Exercise goal | Extend the passage about the Salafi Group and its missionaries in Saudi Arabia, picking up right after its final sentence.
[[ Document text, beginning ]]
These last two commandments, known together as
hisbah,
were the only elements that Abdul Aziz Bin Baz considered lacking in the proposal that Medina’s Salafi Group brought to him in 1965 after the breaking of the pictures. He suggested they should add
hisbah
(adjectival form,
muhtasiba
) to their name, and so was born Al-Jamaa Al-Salafiya Al-Muhtasiba, the Salafi Group That Commands Right and Forbids Wrong. The blind sheikh became their
murshid
(spiritual mentor), and the group set off eagerly to spread the good word around the Kingdom.
Ali Saad Al-Mosa, an academic and columnist from the southern province of Asir, was sixteen when the missionaries of the Salafi Group arrived in the south in the mid-1970s. They were touring Ali’s green and mountainous neighborhood on the border with Yemen.
“They seemed like ancient disciples,” he remembers, “wandering all over the countryside. They camped together in our mosque for a week or so, and lived quite simply on whatever we could provide. I remember the gathering of beards.”
[[ Document text, end ]]
[[ Given data, beginning ]]
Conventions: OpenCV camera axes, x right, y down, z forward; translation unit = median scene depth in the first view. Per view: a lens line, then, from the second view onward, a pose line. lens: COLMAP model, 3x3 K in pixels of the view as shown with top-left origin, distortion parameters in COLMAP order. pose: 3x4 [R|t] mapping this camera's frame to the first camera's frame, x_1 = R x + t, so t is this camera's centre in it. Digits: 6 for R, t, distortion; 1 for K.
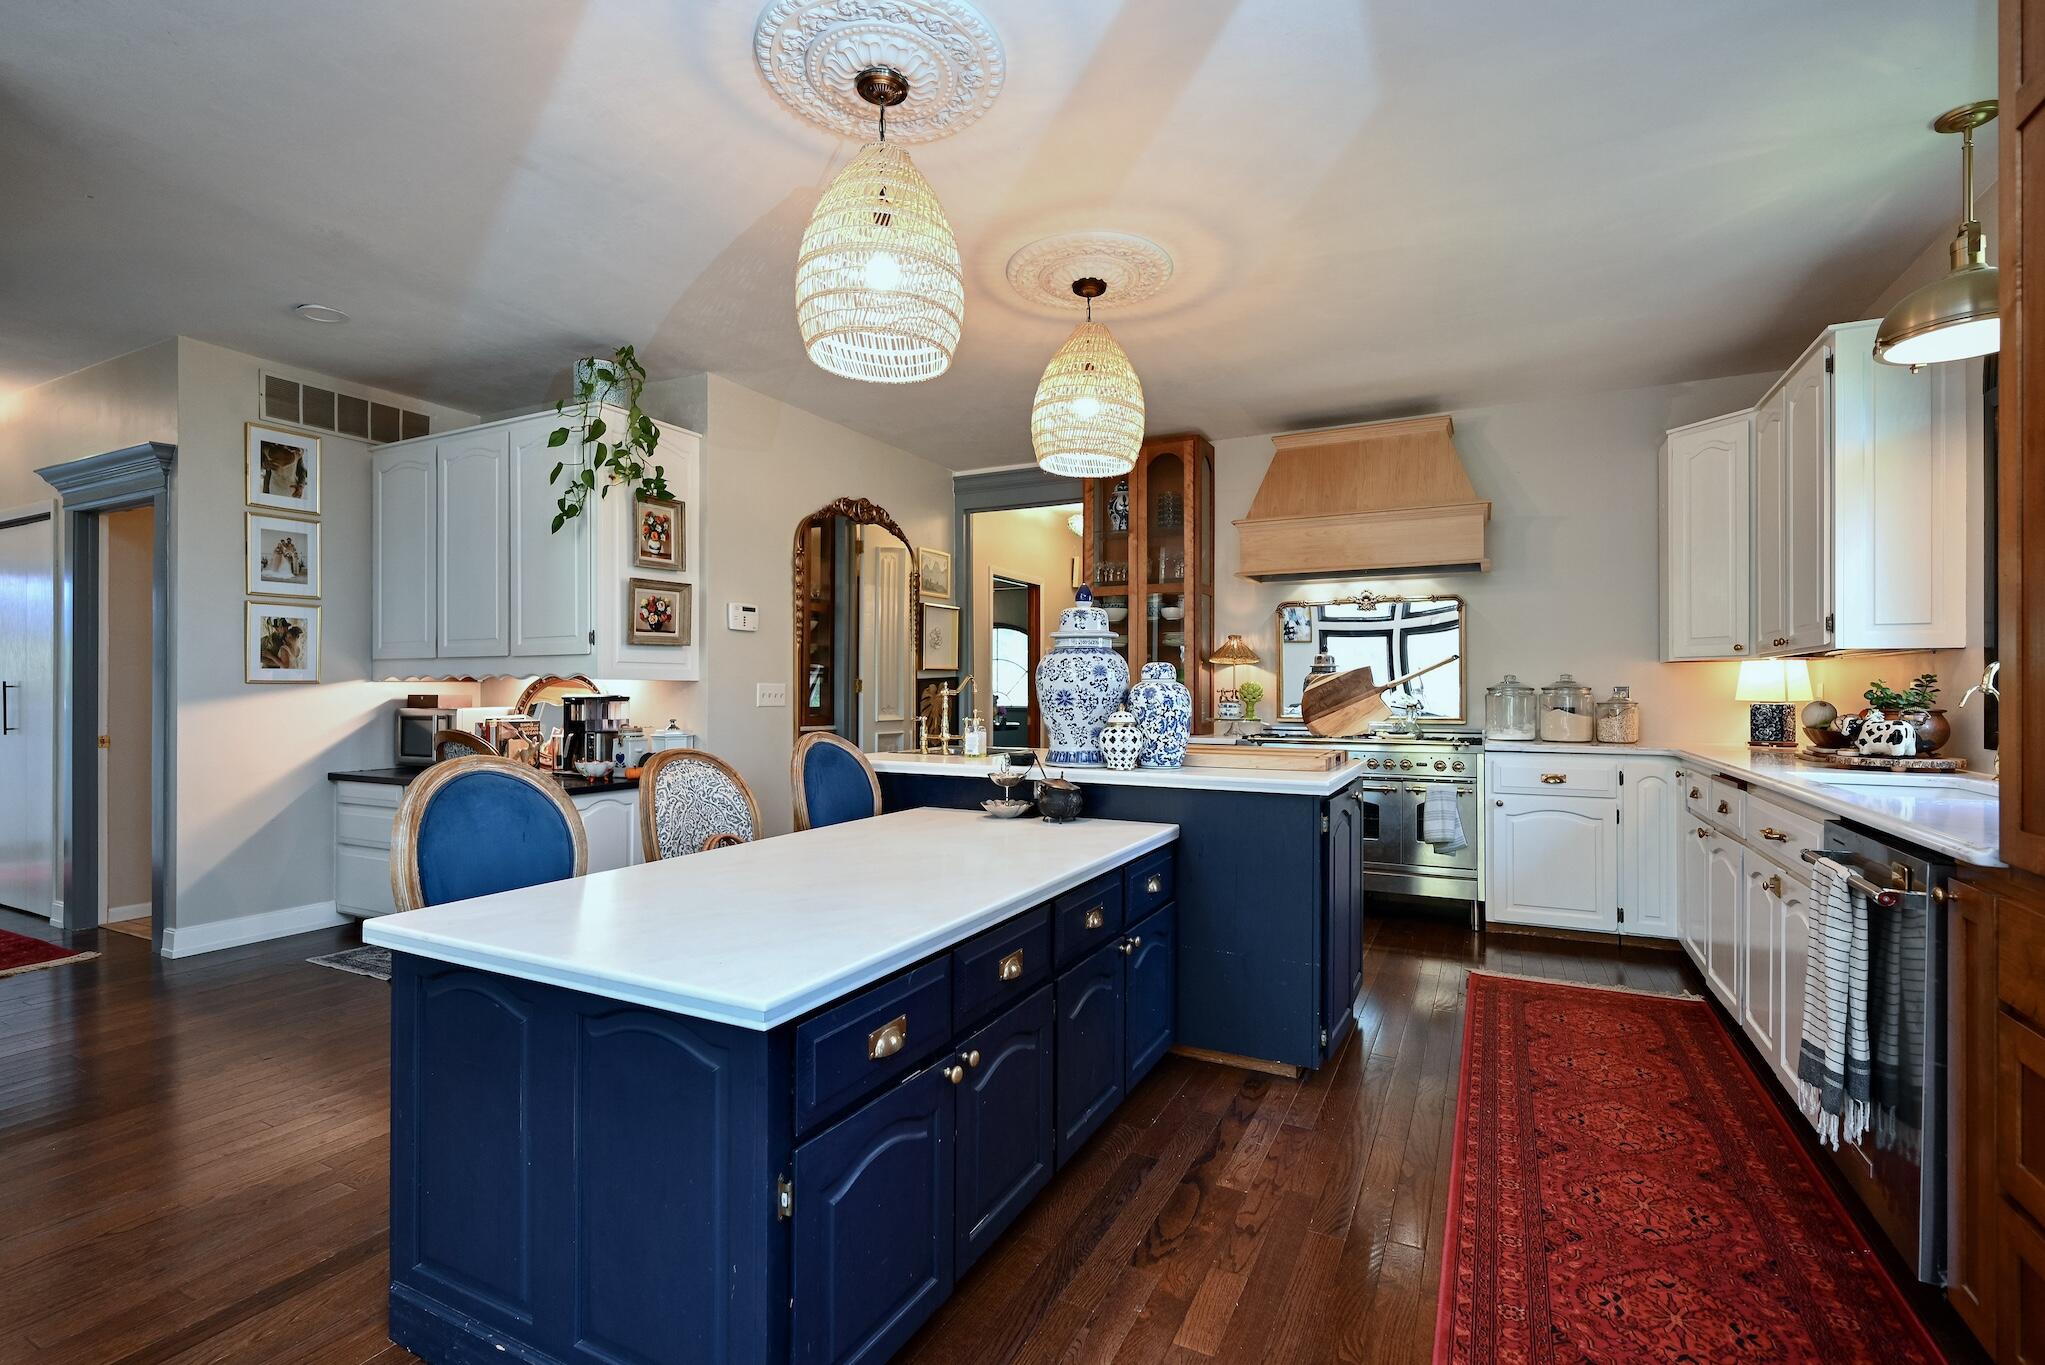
lens RADIAL K [[926.2, 0, 1028.9], [0, 926.2, 690.1], [0, 0, 1]] dist [-0.004918, 0.000063]
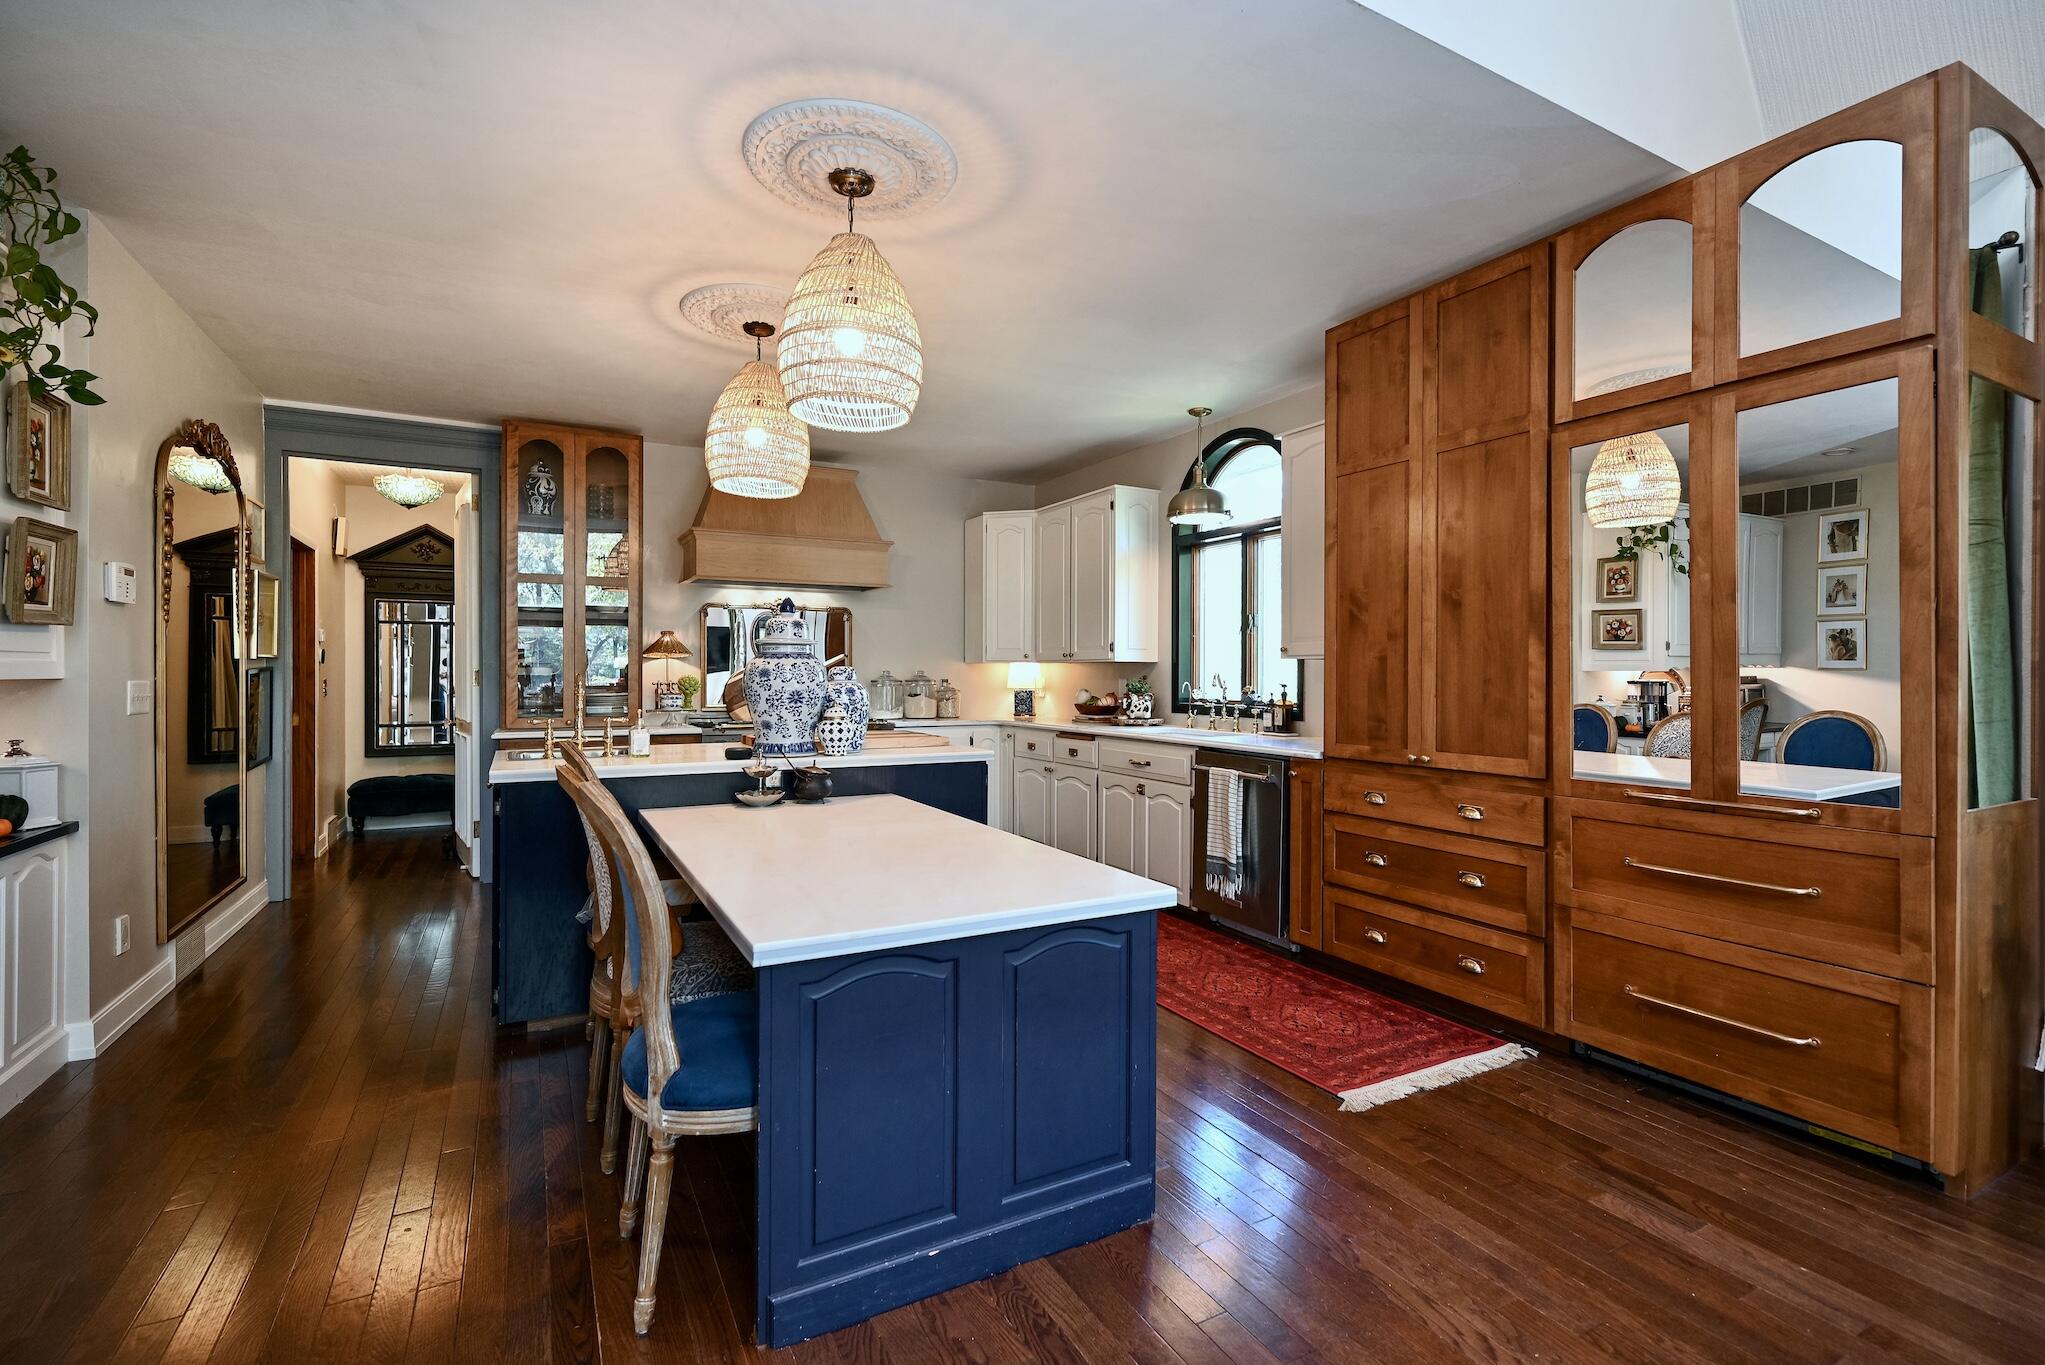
[[ Given data, end ]]
Reply |
Luxuriant beards were (and are) the most famous badge of Salafi conviction, based on a traditional belief, which some scholars dispute, that the Prophet never trimmed his beard.
3
Ali was especially impressed with the wild black beard of Juhayman, who had by then become one of the leaders of the group and was a powerfully effective preacher. As a lecturer in linguistics, Dr. Al-Mosa can today analyze the components of Juhayman’s technique: “He started with some easy enemies,” he remembers, “America, the West, and the wicked ways of the non-Muslim world. Then he made people feel guilty and scared, playing on their insecurities. ‘You are a corrupt society,’ he said. ‘You must turn back to God.’ He knew how to frighten simple folk. It was all about fear. He also criticized the media—too secular, with women’s pictures in the papers; and the education syllabus—not enough religion. He was careful not to say anything directly about the royal family, but his whole attitude had an antigovernment drift.”
Everywhere Juhayman looked he could detect bidaa—dangerous and regrettable innovations. The Salafi Group That Commands Right and Forbids Wrong was originally intended to focus on moral improvement, not on political grievances or reform. But religion is politics and vice versa in a society that chooses to regulate itself by the Koran.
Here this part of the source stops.